Le guitariste Serge Teyssot-Gay et le violoncelliste Gaspar Claus prolongent le chant de la joueuse de biwa Kakushin Nishihara. Des fantômes traversent le pont quantique dressé entre le Japon millénaire et l'underground tokyoïte. Le crâne rasé aux tatouages zébrés, la récitante ressemble à l'héroïne d'un blockbuster sur la fin du monde. Mais le Kintsugi, qui donne son nom au trio, est la renaissance d'un objet brisé, réparé avec une laque saupoudrée d'or, et Minamoto no Yoshitsune, qui donne son nom à l'album, est un général samouraï (1159-1189) des périodes Heian et Kamakura. La voix sépulcrale vibre comme les cinq cordes du luth à manche court, tranchante, glissante, marquante.

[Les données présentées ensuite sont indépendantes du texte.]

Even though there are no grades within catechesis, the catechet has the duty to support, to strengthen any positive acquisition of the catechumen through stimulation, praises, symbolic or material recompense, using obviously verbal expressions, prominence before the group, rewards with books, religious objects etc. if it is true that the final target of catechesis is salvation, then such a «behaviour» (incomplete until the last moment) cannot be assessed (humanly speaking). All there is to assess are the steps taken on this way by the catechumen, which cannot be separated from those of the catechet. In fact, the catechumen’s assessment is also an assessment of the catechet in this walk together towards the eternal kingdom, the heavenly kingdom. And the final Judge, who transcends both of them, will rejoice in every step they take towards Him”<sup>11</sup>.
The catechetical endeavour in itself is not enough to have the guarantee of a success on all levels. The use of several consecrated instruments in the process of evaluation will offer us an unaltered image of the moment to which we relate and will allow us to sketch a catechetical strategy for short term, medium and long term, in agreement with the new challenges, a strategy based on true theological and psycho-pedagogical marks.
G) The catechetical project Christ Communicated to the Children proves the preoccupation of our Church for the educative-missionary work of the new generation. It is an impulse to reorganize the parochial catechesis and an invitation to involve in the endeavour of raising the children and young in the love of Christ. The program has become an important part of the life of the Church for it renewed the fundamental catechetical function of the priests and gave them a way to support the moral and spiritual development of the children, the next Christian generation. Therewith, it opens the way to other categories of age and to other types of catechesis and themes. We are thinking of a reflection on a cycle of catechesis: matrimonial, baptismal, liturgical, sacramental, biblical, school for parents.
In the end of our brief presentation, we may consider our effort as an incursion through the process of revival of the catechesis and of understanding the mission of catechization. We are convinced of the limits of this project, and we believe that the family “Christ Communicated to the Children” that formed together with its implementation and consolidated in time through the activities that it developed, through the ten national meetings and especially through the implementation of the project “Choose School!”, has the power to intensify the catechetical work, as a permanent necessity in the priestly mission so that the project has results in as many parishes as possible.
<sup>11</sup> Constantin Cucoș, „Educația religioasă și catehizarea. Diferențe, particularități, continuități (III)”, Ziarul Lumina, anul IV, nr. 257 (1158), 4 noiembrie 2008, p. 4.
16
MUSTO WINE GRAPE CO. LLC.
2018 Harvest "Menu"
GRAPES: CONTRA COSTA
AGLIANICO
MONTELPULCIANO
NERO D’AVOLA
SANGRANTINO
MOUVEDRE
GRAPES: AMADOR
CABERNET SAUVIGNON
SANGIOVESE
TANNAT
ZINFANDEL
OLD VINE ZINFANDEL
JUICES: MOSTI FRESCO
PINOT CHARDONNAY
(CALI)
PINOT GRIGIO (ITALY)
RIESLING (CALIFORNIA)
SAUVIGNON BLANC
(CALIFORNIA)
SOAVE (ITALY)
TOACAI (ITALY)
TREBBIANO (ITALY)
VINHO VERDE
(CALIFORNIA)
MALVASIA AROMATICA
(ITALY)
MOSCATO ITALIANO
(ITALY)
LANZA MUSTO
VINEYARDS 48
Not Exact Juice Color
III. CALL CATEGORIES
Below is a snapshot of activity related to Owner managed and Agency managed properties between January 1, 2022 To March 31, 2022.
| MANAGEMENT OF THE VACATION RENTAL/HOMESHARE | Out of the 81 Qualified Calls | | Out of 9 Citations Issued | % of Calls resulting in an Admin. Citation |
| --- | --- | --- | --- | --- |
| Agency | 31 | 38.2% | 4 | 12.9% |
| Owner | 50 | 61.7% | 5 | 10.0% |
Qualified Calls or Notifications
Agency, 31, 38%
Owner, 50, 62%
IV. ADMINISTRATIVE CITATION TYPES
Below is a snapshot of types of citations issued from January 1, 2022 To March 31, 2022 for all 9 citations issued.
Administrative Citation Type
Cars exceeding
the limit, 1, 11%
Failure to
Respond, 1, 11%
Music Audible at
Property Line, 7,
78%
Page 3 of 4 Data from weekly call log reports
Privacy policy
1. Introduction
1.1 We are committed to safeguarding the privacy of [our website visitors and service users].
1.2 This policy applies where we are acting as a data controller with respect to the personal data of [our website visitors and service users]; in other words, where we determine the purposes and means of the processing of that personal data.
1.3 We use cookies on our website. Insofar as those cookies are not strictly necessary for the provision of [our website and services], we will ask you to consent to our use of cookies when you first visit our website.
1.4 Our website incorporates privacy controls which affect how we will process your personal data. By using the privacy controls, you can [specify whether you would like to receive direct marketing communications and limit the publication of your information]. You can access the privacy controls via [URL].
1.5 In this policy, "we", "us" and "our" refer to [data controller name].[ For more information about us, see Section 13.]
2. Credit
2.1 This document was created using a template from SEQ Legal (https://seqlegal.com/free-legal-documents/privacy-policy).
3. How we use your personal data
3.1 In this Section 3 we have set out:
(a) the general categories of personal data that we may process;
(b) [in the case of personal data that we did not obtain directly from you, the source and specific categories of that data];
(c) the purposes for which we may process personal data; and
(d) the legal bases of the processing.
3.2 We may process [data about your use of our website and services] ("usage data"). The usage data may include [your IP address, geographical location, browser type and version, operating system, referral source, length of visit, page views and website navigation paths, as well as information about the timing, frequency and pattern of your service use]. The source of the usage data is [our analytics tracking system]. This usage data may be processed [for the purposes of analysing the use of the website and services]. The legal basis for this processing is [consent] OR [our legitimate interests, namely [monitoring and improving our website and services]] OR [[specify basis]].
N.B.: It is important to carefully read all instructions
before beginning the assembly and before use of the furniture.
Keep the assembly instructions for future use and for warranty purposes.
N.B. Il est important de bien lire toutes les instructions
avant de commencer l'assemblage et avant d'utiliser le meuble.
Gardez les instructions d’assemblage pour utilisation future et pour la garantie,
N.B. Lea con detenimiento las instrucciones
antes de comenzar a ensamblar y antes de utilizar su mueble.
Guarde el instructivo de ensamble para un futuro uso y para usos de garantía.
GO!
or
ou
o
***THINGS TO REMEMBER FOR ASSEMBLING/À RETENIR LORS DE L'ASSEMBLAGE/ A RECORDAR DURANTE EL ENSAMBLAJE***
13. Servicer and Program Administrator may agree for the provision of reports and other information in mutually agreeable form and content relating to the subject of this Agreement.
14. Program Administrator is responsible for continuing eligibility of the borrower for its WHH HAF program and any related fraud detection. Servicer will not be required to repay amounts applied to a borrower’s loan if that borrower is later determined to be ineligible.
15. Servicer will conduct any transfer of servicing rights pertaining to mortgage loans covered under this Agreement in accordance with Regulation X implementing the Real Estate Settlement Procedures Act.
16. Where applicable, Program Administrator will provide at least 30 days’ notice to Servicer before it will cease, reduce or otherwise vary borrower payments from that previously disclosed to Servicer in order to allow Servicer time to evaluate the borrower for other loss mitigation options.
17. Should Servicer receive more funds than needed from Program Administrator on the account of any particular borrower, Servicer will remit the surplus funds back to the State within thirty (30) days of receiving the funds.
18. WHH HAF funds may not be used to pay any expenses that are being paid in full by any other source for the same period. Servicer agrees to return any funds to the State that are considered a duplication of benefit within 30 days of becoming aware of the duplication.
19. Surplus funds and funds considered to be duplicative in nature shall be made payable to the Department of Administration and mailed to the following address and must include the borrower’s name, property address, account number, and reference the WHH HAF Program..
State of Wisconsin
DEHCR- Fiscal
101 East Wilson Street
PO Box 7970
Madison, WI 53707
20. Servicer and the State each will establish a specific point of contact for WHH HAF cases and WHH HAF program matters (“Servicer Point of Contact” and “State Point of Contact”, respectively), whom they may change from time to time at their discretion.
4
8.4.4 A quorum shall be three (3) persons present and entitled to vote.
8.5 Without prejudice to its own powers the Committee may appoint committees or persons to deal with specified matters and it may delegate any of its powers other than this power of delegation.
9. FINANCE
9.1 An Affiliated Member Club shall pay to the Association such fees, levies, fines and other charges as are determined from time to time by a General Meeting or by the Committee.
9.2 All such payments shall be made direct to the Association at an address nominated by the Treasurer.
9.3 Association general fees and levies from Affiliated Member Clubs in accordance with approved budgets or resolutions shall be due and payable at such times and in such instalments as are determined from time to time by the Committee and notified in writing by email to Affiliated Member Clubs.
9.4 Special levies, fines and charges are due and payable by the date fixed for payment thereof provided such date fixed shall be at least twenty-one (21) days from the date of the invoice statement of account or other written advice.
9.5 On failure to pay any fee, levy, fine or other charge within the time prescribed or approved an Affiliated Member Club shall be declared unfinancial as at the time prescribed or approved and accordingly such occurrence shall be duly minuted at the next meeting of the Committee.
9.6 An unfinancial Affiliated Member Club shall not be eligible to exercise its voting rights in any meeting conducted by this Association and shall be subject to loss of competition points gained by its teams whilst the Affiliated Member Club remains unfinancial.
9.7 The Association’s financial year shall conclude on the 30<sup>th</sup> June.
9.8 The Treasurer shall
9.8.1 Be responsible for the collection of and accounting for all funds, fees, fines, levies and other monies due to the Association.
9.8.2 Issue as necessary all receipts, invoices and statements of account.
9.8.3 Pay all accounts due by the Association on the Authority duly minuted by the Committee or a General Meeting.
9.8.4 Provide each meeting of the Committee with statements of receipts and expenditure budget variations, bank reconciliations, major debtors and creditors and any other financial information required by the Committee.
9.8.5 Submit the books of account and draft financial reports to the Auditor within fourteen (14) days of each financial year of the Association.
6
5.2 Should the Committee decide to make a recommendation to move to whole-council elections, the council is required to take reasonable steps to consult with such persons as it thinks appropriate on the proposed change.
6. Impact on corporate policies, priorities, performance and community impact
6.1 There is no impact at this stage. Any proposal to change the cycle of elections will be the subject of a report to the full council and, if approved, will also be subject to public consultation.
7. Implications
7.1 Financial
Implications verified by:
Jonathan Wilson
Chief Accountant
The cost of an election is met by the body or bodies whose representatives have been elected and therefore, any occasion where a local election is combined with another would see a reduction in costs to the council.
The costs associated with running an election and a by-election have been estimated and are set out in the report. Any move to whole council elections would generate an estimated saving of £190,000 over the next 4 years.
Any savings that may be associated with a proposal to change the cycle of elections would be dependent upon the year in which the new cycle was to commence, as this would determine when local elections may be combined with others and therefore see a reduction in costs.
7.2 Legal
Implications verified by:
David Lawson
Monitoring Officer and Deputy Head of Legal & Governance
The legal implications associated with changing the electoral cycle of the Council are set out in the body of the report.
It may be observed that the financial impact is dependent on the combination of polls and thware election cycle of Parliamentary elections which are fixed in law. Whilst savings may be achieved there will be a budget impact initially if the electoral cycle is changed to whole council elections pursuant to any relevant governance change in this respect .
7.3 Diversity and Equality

Je ne comprends pas le japonais, mais l'épopée évoque une bataille, la tempête, la traversée d'une montagne et la mort de Yoshitsune dont la tête finira exposée. Les cordes pincées et frottées par les deux acolytes de Kakushin Nishihara nous plongent à la fois dans la modernité et dans le fantasme d'un Japon d'estampes auxquelles les films de Mizoguchi et Kurosawa ont donné le mouvement. Pourtant tout semble figé, immuable, éternel, avec le paradoxe d'une terrible fragilité, à la chute inéluctable. Tsugu signifie réparer, relier, transmettre, valoriser, ce que fait le trio en spectacle et sur ce CD aux inflexions magiques.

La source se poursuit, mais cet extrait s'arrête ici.